Corydalus liui

Scientific classification
- Kingdom: Animalia
- Phylum: Arthropoda
- Clade: Pancrustacea
- Class: Insecta
- Order: Megaloptera
- Family: Corydalidae
- Genus: Corydalus
- Species: C. liui
- Binomial name: Corydalus liui Ardila-Camacho & Contreras-Ramos, 2018

= Corydalus liui =

- Genus: Corydalus
- Species: liui
- Authority: Ardila-Camacho & Contreras-Ramos, 2018

Species of some of the largest insects

Corydalus liui is a species of dobsonfly found in Colombia.

== Diagnosis ==

===== Adult =====
The mandible of the male has reduced dentition, flagellum is dark brown. The male clypeus has divergent lateral projections, with the median projection well developed and medially incised. The forewing of both sexes with two pale "pterostigma-like" areas. The distal half of the wing, radial space, and area surrounding M fork with irregular areas alternated by pale- to dark brown suffusions.

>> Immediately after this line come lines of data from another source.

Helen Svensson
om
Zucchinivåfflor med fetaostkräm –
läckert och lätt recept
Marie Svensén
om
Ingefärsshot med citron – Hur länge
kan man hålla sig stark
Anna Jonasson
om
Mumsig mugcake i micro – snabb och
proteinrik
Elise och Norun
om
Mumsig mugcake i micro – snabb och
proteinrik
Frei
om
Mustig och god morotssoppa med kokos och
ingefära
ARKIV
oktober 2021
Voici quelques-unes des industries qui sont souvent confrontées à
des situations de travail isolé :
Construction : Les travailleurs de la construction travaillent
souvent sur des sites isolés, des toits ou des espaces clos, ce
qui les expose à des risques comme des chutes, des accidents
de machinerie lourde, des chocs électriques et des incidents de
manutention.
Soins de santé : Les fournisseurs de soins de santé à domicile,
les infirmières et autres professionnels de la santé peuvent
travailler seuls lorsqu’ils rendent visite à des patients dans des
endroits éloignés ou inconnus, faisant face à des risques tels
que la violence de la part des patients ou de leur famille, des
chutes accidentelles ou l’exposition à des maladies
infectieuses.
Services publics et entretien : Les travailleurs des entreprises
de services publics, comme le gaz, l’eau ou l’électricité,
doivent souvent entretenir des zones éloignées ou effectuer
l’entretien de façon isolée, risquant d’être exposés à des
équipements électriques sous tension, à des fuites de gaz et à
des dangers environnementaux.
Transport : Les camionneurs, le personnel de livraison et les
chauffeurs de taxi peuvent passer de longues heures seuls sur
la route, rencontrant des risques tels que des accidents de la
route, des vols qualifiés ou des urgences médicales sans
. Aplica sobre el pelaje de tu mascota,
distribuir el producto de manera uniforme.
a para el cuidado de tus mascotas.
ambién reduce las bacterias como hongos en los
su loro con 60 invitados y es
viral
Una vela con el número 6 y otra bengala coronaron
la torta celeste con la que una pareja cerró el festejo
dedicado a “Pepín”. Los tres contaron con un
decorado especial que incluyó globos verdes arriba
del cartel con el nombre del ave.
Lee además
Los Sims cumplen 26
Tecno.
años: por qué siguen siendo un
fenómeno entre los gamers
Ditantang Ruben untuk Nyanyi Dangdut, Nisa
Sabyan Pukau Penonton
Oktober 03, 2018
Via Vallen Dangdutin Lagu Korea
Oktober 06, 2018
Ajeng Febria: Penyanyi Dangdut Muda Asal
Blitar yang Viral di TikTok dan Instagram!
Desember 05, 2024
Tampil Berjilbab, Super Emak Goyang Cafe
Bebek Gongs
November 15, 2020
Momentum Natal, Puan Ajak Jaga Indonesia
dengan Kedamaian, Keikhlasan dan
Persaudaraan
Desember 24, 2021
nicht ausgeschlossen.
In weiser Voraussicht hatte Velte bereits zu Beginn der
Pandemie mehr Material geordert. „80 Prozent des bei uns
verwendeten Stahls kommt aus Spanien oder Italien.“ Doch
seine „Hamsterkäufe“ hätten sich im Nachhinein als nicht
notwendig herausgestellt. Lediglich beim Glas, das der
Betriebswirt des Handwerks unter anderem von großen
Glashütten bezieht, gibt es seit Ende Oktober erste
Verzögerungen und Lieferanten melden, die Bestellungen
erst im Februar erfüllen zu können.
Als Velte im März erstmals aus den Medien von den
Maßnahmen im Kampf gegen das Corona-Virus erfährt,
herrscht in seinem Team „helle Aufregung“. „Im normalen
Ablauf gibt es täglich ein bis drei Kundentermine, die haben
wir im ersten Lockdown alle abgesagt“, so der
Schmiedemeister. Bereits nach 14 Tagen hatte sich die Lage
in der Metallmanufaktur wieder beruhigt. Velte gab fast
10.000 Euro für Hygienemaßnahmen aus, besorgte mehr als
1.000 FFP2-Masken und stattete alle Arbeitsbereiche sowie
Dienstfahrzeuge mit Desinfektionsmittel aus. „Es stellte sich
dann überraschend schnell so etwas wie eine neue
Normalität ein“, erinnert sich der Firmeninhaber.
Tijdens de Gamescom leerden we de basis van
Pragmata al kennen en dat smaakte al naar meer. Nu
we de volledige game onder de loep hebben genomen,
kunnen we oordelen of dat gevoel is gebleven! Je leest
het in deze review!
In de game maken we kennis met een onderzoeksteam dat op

The female head is dark reddish-brown and the female mandible has a median protrusion contiguous to the basal tooth. The male genitalia with ectoproct and gonostylus 9 elongated, tube-shaped, slightly subclavate, gonostylus 9 with a small and short preapical claw. The ninth sternite is modified with a narrow posteromedian projection, curved dorsad and reaching to the middle of gonostyli 10. The posterolateral projections are well developed, broadened and subquadrate to a degree, sometimes cuved mesally. Fused gonocoxites 10 with anterolateral projections elongate and straight, posterolateral sides subquadrate, posterior margin straight. The gonostyli are somewhat elongated, blunt, sclerotized, and divergent. The male forewing length is 49.13–52.62 mm and the female forewing length is 48.43–57.65 mm.

===== Larva =====
The mandible is narrow, basal half yellow to pale brown, basal tooth closer to apex than base, third preapical tooth not completely fused to basal tooth. The submental projections are blunt and slightly surpassing the anterior margin of the mental plates (Platyneuromus, which have very similar larvae, have pointed submental projections that surpass the anterior margin of the mental plates). The area between the ocular region and frontal sclerite has a conspicuous subtrapezoidal yellow spot, and the area posterior to frontal sclerite has two subtriangular yellow spots. The sternellum is short and blunt with a few short and thick setae. The abdominal tergites are densely covered by scale-shaped decumbent microsetae, and scattered subclavate striated black macrosetae, medial region with numerous long and tapered pale brown setae. The lateral filaments are long and thickened, similar in shape and size on the different segments, except the lateral filament on the first abdominal segment which almost has half the length of all the other lateral filaments. All the rows of the lateral filaments have three thick rows of hair-like setae dorsally.

== Ecology ==
Larvae of this species have been collected in a small montane stream at an elevation of 1700 m a.s.l. in the Chipatá Municipality, Colombia. It was found alongside Corydalus armatus, which is likely a generalist regarding its microhabitat. However, C. liui was always found shaded and cold zones with shallow water flux, presence of submerged plant roots and decomposing leaves. They were generally found beneath flat fragments of sedimentary rock or in association with submerged plant meterial. Prepupae have been found under stones in very dry soil beside the water.

== Etymology ==
The specific epithet is a tribute to Xingyue Lui from China Agricultural University of Beijing, who has "extensively contributed to the knowledge of Megaloptera", according to the authors.